- [DIRECTIONS FOR THIS TASK]
Your reply should contain only the line with "flex; margin-top: 14px;" and the lines after it through the end of the data, each written out exactly.

- [SOURCE DATA]
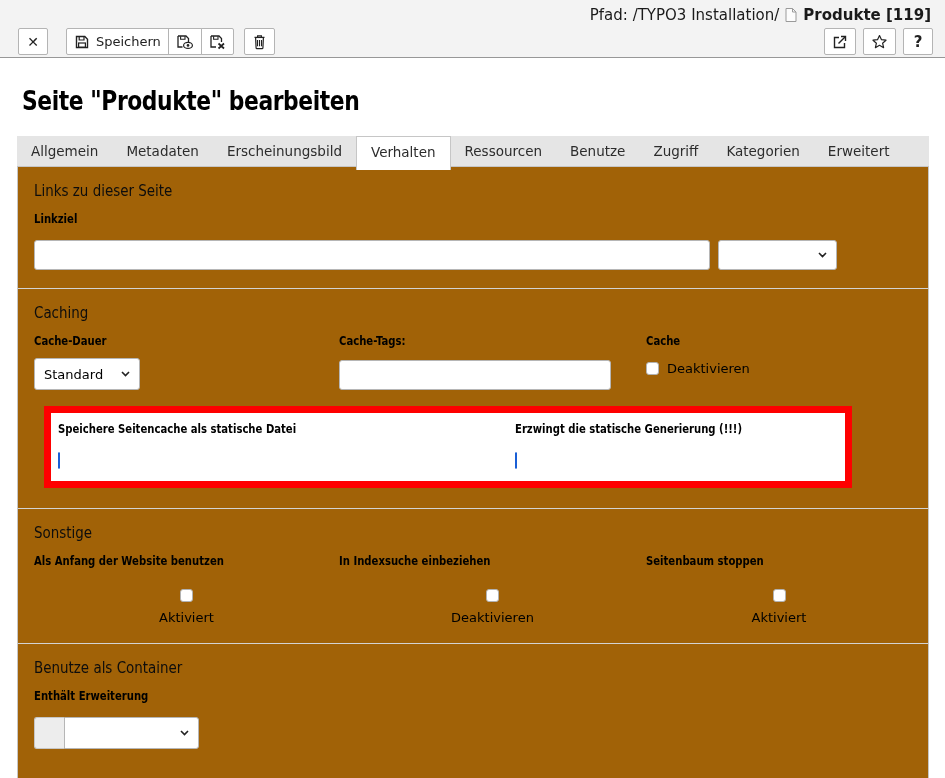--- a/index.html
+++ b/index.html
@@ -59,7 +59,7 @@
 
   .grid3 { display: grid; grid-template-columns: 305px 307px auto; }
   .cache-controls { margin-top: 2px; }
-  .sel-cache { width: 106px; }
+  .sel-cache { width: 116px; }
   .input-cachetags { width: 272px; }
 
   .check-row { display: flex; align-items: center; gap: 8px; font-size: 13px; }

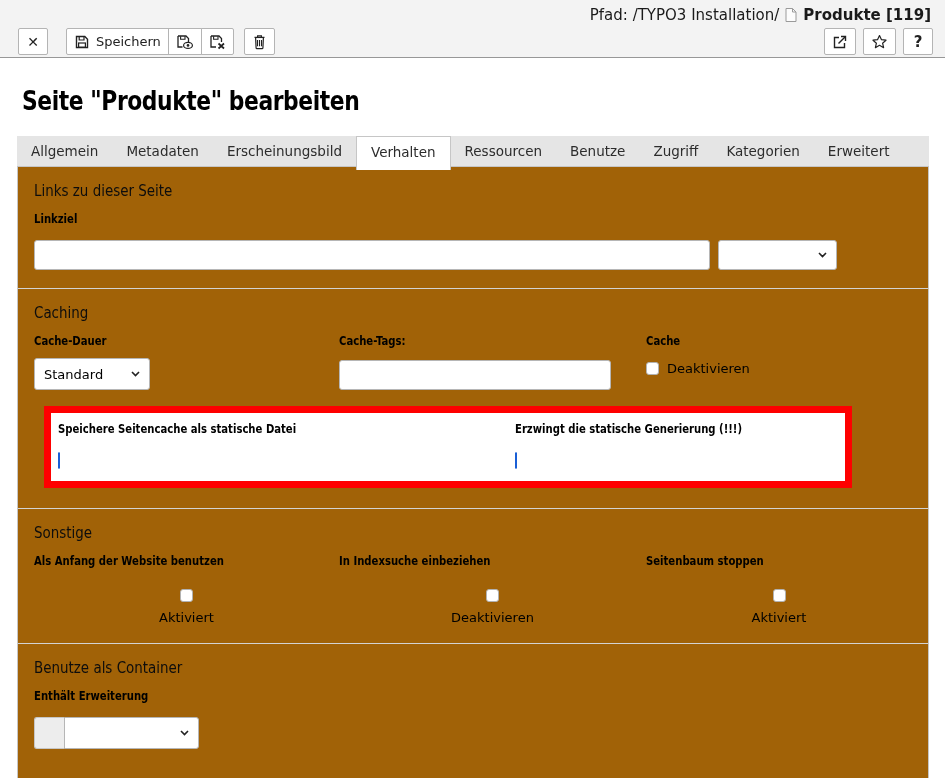--- a/index.html
+++ b/index.html
@@ -73,7 +73,7 @@
   }
   .red-box .field-label { margin-bottom: 17px; }
 
-  .sonst-check { margin-top: 21px; flex-direction: column; }
+  .sonst-check { margin-top: 14px; }
 
   .container-row { display: flex; margin-top: 14px; }
   .icon-slot { width: 30px; height: 32px; background: #ededed; border: 1px solid #c6c6c6; border-right: none; border-radius: 3px 0 0 3px; }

- [TASK RESULT]
   .container-row { display: flex; margin-top: 14px; }
   .icon-slot { width: 30px; height: 32px; background: #ededed; border: 1px solid #c6c6c6; border-right: none; border-radius: 3px 0 0 3px; }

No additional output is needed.